Instructions to follow: Please read the records below and return each line holding the string "pour".

(Dataset entries)
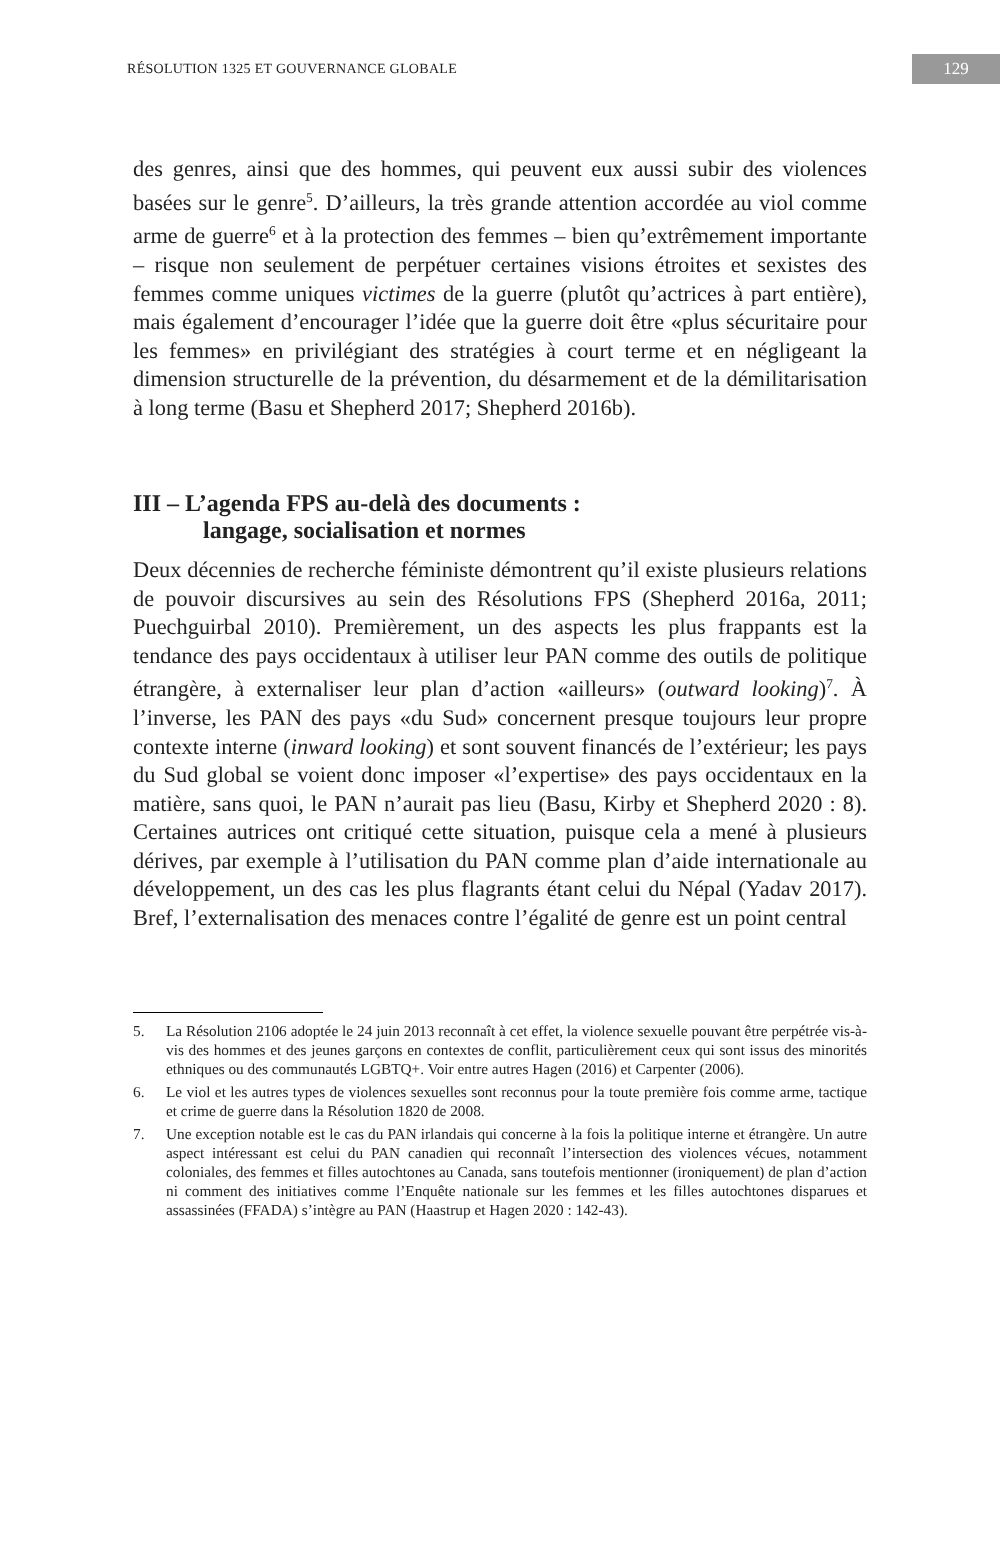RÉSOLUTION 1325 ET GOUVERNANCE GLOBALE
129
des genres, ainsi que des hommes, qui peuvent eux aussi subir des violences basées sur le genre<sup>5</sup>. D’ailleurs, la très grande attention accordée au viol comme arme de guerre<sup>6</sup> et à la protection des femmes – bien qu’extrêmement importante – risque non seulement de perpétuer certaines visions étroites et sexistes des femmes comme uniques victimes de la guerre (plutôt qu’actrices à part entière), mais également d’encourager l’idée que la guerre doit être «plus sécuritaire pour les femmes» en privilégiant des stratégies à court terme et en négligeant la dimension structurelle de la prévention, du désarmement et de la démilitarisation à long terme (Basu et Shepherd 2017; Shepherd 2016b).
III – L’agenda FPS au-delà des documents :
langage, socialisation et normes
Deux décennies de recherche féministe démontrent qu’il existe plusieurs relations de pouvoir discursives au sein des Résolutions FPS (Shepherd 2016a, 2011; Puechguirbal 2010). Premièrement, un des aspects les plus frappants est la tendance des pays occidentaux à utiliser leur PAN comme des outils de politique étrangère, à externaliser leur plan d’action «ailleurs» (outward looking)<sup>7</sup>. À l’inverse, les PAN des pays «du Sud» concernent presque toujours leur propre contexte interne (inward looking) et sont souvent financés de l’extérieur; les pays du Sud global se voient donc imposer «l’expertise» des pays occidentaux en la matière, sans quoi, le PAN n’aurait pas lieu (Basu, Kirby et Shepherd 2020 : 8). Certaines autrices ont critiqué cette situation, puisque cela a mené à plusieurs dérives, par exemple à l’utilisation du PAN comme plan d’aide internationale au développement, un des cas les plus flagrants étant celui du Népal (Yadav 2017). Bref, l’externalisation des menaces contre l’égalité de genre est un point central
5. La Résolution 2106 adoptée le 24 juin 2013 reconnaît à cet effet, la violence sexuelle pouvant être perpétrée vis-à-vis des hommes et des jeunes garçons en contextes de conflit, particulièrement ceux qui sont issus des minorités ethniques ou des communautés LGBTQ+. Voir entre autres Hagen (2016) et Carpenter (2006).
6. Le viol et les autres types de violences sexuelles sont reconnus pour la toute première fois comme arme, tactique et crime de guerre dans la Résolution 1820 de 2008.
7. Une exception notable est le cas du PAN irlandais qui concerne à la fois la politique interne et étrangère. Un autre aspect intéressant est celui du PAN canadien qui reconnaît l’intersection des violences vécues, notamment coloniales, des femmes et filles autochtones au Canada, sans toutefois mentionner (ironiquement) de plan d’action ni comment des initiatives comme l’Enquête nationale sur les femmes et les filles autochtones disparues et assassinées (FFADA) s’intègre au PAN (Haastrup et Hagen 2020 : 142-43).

Solution below:
des genres, ainsi que des hommes, qui peuvent eux aussi subir des violences basées sur le genre<sup>5</sup>. D’ailleurs, la très grande attention accordée au viol comme arme de guerre<sup>6</sup> et à la protection des femmes – bien qu’extrêmement importante – risque non seulement de perpétuer certaines visions étroites et sexistes des femmes comme uniques victimes de la guerre (plutôt qu’actrices à part entière), mais également d’encourager l’idée que la guerre doit être «plus sécuritaire pour les femmes» en privilégiant des stratégies à court terme et en négligeant la dimension structurelle de la prévention, du désarmement et de la démilitarisation à long terme (Basu et Shepherd 2017; Shepherd 2016b).
6. Le viol et les autres types de violences sexuelles sont reconnus pour la toute première fois comme arme, tactique et crime de guerre dans la Résolution 1820 de 2008.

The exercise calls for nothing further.